[YOUR ASSIGNMENT]: Exact repetition, pictures omitted: give every record below again.

[RECORDS FOR THIS TASK]:
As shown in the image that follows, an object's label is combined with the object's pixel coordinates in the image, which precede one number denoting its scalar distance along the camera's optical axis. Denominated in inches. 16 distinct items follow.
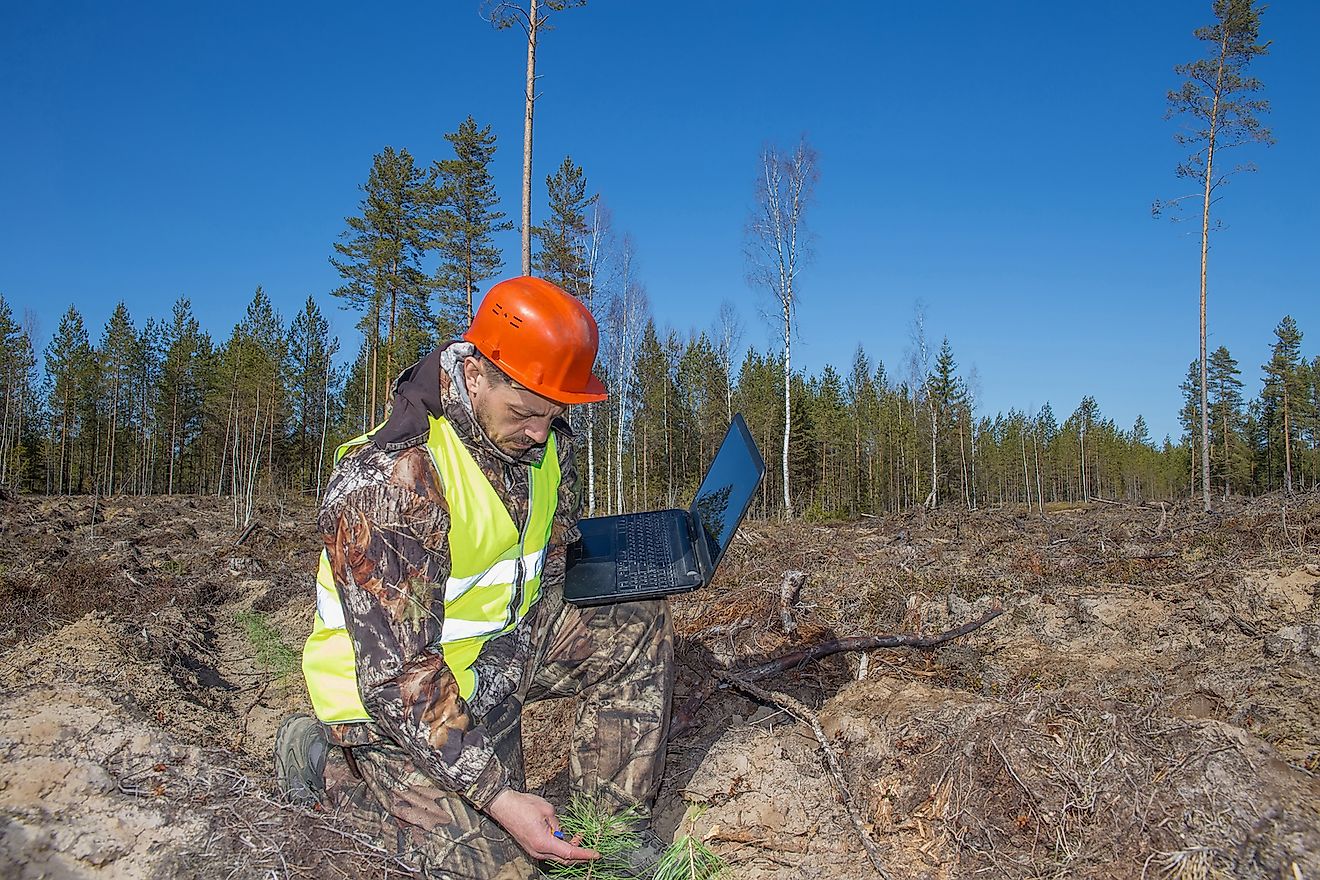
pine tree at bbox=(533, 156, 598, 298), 1011.3
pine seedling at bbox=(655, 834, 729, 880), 98.3
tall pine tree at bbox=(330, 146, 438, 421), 1082.7
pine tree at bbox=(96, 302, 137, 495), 1653.5
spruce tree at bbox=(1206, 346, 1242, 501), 2102.6
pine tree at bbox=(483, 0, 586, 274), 503.5
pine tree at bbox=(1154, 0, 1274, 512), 821.9
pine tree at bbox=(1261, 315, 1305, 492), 1952.5
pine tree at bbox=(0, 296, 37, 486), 1577.3
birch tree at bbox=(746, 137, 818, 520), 948.0
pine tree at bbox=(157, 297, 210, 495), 1710.1
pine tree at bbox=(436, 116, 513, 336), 901.2
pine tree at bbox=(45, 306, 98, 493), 1608.0
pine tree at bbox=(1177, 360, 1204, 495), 2370.8
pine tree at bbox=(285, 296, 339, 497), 1596.9
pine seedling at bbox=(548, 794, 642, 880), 95.7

[REPLY]:
As shown in the image that follows, an object's label is combined with the object's pixel coordinates in the image, which precede one number denoting its scalar distance along the camera's optical axis. Denominated in inches. 16 distinct items follow.
pine tree at bbox=(533, 156, 598, 298), 1011.3
pine seedling at bbox=(655, 834, 729, 880), 98.3
tall pine tree at bbox=(330, 146, 438, 421), 1082.7
pine tree at bbox=(96, 302, 137, 495), 1653.5
spruce tree at bbox=(1206, 346, 1242, 501), 2102.6
pine tree at bbox=(483, 0, 586, 274), 503.5
pine tree at bbox=(1154, 0, 1274, 512), 821.9
pine tree at bbox=(1261, 315, 1305, 492), 1952.5
pine tree at bbox=(0, 296, 37, 486), 1577.3
birch tree at bbox=(746, 137, 818, 520), 948.0
pine tree at bbox=(157, 297, 210, 495), 1710.1
pine tree at bbox=(436, 116, 513, 336), 901.2
pine tree at bbox=(45, 306, 98, 493), 1608.0
pine tree at bbox=(1177, 360, 1204, 495), 2370.8
pine tree at bbox=(285, 296, 339, 497), 1596.9
pine seedling at bbox=(548, 794, 642, 880), 95.7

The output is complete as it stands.